*** Dataset Section Begins ***
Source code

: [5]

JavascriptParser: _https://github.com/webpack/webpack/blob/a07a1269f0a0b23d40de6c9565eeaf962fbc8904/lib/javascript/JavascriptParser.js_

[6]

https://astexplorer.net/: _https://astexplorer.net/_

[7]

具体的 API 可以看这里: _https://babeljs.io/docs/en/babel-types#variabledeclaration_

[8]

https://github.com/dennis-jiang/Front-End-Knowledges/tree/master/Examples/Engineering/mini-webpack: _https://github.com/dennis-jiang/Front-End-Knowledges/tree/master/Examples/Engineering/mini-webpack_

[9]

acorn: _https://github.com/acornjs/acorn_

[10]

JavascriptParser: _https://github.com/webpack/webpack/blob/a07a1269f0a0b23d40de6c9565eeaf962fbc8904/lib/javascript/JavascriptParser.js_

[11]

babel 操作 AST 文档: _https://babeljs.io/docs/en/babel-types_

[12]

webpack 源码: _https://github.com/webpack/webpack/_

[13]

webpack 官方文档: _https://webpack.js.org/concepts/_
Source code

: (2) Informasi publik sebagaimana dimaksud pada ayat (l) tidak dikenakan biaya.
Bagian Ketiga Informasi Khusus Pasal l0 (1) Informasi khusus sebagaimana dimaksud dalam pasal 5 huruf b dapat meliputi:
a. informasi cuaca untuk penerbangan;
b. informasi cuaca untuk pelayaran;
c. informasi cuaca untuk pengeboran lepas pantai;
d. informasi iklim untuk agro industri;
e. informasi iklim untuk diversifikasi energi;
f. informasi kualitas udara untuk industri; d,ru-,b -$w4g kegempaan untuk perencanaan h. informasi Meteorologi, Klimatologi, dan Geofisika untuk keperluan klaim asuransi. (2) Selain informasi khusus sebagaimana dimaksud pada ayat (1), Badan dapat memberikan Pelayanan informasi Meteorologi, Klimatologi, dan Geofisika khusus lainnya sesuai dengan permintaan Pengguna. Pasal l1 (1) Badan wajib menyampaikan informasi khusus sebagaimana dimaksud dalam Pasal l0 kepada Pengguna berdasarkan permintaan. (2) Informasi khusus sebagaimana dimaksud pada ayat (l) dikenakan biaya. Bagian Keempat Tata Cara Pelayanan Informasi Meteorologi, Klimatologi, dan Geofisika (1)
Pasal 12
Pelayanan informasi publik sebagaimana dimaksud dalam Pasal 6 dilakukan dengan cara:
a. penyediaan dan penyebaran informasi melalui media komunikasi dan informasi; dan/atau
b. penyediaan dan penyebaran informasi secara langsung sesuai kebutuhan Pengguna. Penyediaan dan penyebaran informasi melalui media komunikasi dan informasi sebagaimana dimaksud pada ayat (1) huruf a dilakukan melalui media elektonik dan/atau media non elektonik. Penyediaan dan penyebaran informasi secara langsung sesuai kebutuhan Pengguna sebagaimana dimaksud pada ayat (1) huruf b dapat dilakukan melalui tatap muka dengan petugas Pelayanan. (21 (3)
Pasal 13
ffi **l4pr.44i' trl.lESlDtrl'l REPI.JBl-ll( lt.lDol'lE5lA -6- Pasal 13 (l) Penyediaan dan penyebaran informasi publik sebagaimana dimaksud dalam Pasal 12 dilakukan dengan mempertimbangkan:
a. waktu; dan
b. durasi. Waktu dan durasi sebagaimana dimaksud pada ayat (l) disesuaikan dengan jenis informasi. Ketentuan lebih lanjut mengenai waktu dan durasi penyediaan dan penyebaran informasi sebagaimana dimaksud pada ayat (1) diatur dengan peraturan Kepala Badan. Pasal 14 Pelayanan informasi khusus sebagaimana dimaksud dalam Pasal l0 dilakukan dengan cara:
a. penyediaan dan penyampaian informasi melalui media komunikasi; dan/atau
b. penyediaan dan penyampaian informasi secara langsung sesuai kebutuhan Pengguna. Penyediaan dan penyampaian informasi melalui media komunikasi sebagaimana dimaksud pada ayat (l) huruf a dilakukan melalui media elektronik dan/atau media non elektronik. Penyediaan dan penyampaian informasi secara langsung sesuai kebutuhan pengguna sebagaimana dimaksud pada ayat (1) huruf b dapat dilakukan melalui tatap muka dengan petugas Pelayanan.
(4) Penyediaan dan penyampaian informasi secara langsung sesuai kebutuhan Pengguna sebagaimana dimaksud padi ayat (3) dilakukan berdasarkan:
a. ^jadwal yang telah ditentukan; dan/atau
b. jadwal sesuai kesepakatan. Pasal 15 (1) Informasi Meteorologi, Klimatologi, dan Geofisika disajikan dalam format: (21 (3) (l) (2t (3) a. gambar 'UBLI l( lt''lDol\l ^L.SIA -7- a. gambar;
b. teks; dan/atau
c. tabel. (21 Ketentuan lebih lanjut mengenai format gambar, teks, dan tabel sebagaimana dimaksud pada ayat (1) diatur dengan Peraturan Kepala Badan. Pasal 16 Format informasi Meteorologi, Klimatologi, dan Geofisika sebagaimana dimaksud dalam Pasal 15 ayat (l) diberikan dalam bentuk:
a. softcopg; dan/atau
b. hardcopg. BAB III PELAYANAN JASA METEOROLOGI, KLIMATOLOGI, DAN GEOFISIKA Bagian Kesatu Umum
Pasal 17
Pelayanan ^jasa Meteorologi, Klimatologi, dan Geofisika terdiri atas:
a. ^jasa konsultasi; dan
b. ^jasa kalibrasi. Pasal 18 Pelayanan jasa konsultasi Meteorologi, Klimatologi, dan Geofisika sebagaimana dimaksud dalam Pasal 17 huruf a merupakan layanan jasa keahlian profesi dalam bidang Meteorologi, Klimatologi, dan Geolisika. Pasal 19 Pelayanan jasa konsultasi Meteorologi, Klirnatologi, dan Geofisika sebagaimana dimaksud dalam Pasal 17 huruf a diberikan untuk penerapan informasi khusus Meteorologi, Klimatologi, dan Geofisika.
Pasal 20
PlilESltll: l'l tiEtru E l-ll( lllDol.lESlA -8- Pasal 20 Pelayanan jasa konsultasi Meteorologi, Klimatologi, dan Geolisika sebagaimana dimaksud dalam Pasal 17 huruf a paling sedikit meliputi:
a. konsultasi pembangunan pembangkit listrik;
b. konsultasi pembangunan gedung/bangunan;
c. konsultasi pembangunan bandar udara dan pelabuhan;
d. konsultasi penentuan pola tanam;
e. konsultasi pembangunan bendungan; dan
*** Dataset Section Ends ***
▶ Task objective: Where a line of the data includes the string "github", list that line.

▶ Your solution:
JavascriptParser: _https://github.com/webpack/webpack/blob/a07a1269f0a0b23d40de6c9565eeaf962fbc8904/lib/javascript/JavascriptParser.js_
https://github.com/dennis-jiang/Front-End-Knowledges/tree/master/Examples/Engineering/mini-webpack: _https://github.com/dennis-jiang/Front-End-Knowledges/tree/master/Examples/Engineering/mini-webpack_
acorn: _https://github.com/acornjs/acorn_
JavascriptParser: _https://github.com/webpack/webpack/blob/a07a1269f0a0b23d40de6c9565eeaf962fbc8904/lib/javascript/JavascriptParser.js_
webpack 源码: _https://github.com/webpack/webpack/_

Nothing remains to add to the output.